[Recorded data]

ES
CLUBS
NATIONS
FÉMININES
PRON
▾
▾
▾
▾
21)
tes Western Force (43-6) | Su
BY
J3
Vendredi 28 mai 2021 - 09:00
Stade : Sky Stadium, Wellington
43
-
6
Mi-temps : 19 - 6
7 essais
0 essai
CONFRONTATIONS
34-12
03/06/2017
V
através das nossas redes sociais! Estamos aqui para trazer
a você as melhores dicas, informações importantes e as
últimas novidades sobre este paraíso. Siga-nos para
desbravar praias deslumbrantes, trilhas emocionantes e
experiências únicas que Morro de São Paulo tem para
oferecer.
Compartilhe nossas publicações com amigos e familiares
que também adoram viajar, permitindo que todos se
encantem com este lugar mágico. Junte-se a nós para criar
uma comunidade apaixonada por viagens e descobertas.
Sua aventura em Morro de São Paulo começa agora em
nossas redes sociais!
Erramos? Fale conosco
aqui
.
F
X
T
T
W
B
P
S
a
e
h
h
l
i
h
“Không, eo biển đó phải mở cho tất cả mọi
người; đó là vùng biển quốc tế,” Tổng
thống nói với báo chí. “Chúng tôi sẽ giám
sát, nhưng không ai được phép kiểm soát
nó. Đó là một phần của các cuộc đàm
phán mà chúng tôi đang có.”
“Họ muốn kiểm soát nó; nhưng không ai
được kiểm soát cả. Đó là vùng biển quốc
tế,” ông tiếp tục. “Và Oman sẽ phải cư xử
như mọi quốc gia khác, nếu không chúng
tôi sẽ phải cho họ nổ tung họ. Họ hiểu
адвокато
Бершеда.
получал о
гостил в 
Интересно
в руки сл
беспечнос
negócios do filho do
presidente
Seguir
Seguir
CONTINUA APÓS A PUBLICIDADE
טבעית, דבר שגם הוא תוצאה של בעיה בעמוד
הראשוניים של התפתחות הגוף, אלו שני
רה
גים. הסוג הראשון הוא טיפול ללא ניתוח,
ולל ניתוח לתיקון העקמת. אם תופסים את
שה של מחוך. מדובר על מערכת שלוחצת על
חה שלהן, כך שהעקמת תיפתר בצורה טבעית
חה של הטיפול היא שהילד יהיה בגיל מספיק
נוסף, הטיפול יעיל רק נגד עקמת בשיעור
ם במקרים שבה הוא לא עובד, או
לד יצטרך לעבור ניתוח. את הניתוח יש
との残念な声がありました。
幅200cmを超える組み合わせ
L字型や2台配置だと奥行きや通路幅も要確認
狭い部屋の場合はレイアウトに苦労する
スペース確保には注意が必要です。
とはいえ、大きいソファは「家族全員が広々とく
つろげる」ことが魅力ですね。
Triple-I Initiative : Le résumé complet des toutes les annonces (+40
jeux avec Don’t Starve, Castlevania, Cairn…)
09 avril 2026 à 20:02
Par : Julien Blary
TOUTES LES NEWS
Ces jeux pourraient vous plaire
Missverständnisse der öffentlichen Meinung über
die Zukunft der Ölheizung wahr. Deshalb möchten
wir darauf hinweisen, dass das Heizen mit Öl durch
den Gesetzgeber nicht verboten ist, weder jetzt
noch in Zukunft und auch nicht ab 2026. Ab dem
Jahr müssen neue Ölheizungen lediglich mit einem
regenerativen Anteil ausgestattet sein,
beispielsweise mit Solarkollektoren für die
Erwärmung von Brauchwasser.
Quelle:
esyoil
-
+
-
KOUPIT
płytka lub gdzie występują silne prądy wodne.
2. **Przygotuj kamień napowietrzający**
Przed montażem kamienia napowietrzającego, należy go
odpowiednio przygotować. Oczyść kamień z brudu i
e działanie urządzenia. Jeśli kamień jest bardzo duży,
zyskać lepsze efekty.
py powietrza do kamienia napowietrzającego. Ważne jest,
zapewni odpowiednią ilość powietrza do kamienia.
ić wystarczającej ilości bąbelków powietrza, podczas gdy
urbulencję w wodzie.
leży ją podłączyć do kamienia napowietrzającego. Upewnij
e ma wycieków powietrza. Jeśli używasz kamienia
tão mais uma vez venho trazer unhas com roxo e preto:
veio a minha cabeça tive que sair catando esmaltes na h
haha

--

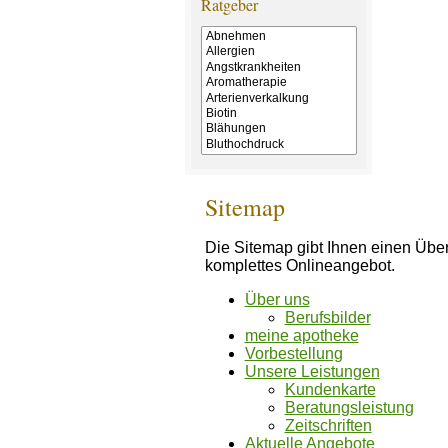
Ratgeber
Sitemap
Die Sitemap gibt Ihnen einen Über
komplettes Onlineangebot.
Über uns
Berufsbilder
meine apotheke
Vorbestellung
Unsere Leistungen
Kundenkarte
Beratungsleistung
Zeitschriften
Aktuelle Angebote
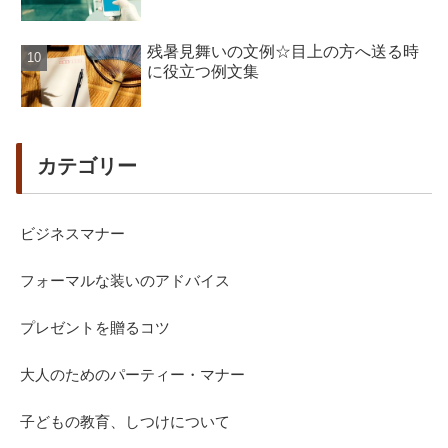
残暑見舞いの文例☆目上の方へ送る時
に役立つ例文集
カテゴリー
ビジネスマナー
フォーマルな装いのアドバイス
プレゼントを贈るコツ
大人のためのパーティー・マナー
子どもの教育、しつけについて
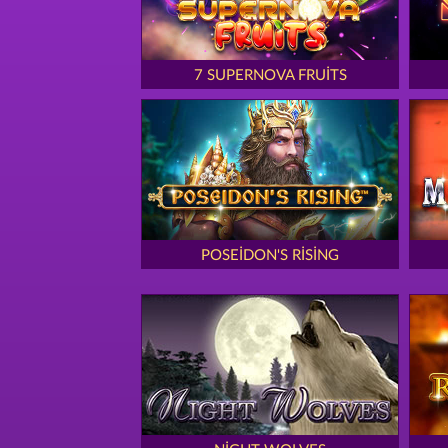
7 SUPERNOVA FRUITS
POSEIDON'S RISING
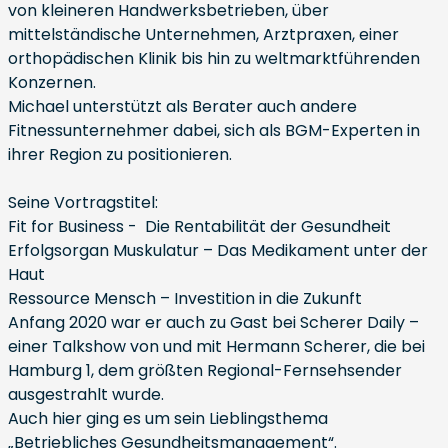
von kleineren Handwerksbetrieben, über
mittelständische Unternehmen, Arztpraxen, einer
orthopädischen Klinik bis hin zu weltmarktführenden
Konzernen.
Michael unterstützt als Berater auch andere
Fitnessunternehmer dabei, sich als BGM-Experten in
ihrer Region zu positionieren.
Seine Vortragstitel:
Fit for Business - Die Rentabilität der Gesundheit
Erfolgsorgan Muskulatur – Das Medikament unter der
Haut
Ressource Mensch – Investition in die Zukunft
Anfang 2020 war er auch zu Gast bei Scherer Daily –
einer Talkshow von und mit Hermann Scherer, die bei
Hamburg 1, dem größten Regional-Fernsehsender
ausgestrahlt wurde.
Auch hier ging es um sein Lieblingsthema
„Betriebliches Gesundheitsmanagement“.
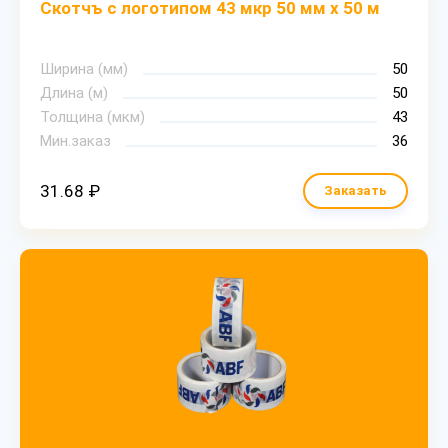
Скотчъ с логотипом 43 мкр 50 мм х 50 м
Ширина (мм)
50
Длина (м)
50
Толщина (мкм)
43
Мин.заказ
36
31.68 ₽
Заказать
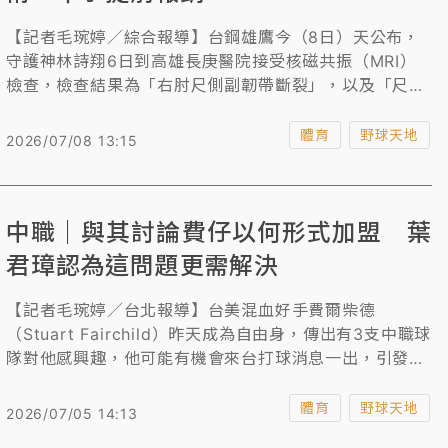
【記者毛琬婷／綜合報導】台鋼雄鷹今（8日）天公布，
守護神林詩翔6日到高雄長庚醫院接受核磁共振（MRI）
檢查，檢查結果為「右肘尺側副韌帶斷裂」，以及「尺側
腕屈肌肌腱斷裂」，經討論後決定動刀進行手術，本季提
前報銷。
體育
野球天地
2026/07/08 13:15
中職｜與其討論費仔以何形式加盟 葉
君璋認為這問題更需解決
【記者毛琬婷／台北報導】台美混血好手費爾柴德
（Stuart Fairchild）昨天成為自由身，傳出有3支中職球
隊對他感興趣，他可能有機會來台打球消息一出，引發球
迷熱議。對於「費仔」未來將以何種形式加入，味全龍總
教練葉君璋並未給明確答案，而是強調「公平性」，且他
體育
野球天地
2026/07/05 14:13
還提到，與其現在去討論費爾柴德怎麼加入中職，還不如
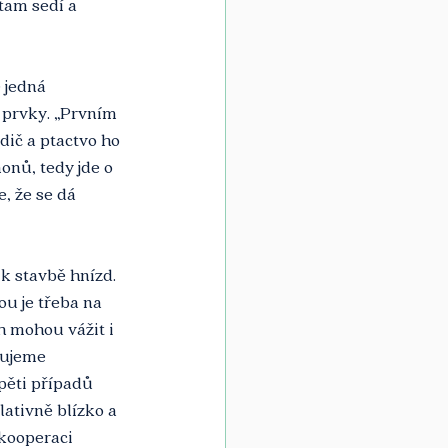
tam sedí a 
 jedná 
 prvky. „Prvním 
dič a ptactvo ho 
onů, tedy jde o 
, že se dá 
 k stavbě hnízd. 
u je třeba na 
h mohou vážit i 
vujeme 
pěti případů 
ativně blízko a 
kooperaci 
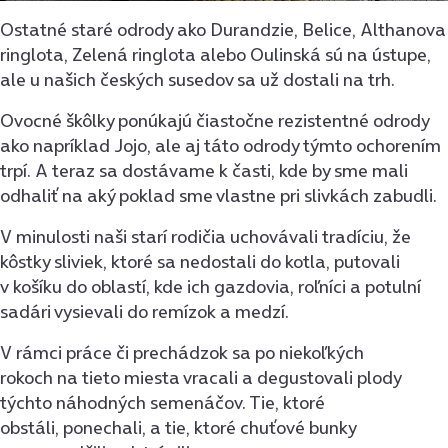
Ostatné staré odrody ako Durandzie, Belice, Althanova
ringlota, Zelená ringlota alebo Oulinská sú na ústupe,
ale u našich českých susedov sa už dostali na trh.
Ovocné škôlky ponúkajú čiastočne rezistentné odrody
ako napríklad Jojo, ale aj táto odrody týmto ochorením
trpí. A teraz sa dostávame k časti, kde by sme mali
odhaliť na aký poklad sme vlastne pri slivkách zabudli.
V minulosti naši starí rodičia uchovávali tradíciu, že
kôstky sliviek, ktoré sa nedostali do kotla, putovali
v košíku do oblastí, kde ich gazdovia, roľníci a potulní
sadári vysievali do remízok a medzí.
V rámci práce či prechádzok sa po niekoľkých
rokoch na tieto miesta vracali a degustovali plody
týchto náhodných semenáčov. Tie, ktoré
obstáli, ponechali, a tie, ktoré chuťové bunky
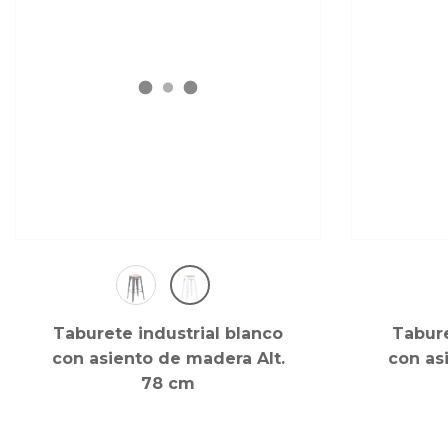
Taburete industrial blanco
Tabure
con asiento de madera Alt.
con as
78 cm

==

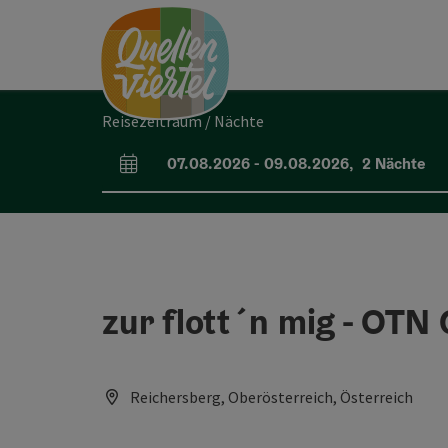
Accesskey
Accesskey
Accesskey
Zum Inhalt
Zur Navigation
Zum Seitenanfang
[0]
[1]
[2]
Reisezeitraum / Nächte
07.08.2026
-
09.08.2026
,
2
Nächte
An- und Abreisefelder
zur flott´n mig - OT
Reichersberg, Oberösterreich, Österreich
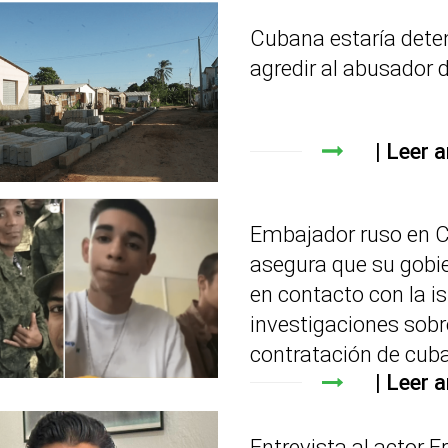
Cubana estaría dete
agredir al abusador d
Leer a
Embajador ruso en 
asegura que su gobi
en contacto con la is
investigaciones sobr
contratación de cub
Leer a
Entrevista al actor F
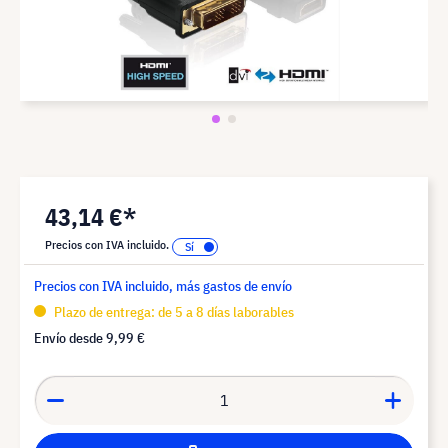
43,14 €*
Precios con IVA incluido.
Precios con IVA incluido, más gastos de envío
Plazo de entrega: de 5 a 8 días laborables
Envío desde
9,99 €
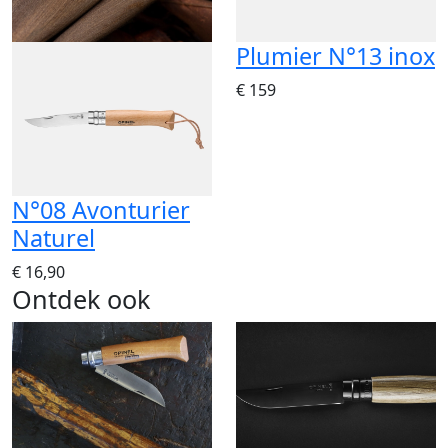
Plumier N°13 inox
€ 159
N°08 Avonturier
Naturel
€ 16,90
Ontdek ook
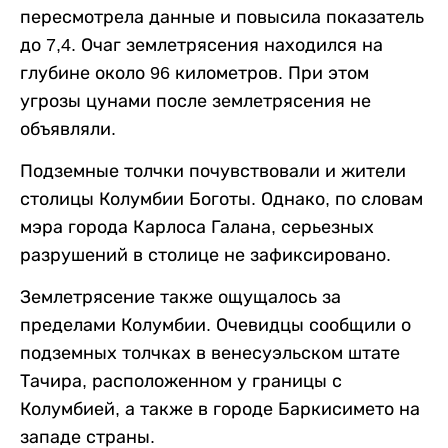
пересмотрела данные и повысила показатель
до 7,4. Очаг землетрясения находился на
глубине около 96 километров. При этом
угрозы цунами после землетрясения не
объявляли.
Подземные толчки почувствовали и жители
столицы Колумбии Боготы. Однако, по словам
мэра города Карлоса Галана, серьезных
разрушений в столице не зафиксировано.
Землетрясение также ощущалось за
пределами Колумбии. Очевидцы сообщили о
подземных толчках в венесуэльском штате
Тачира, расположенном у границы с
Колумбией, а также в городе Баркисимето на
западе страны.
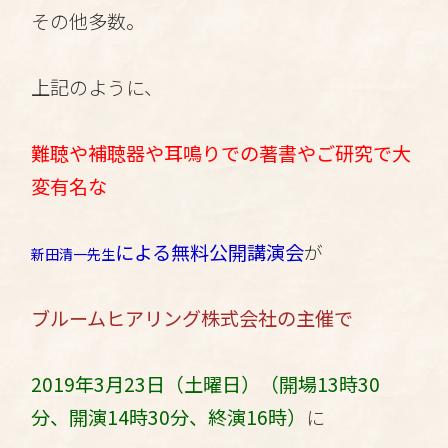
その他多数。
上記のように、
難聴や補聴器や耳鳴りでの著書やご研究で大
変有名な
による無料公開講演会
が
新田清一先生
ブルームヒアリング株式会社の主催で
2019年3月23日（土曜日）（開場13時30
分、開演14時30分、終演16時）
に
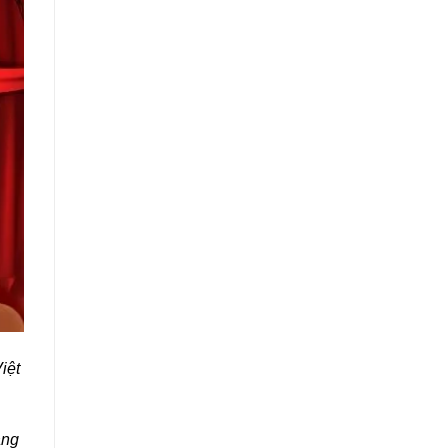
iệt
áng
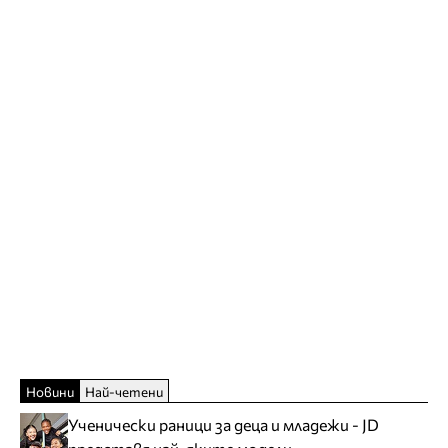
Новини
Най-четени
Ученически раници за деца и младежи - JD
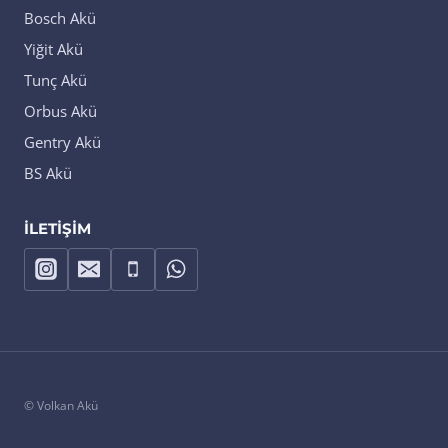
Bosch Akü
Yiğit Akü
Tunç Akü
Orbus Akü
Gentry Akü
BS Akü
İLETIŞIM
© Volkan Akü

-- Your goal --
Pull out every line in the data above that contains the word "ניתוח".

-- Result for this task --
גים. הסוג הראשון הוא טיפול ללא ניתוח,
ולל ניתוח לתיקון העקמת. אם תופסים את
לד יצטרך לעבור ניתוח. את הניתוח יש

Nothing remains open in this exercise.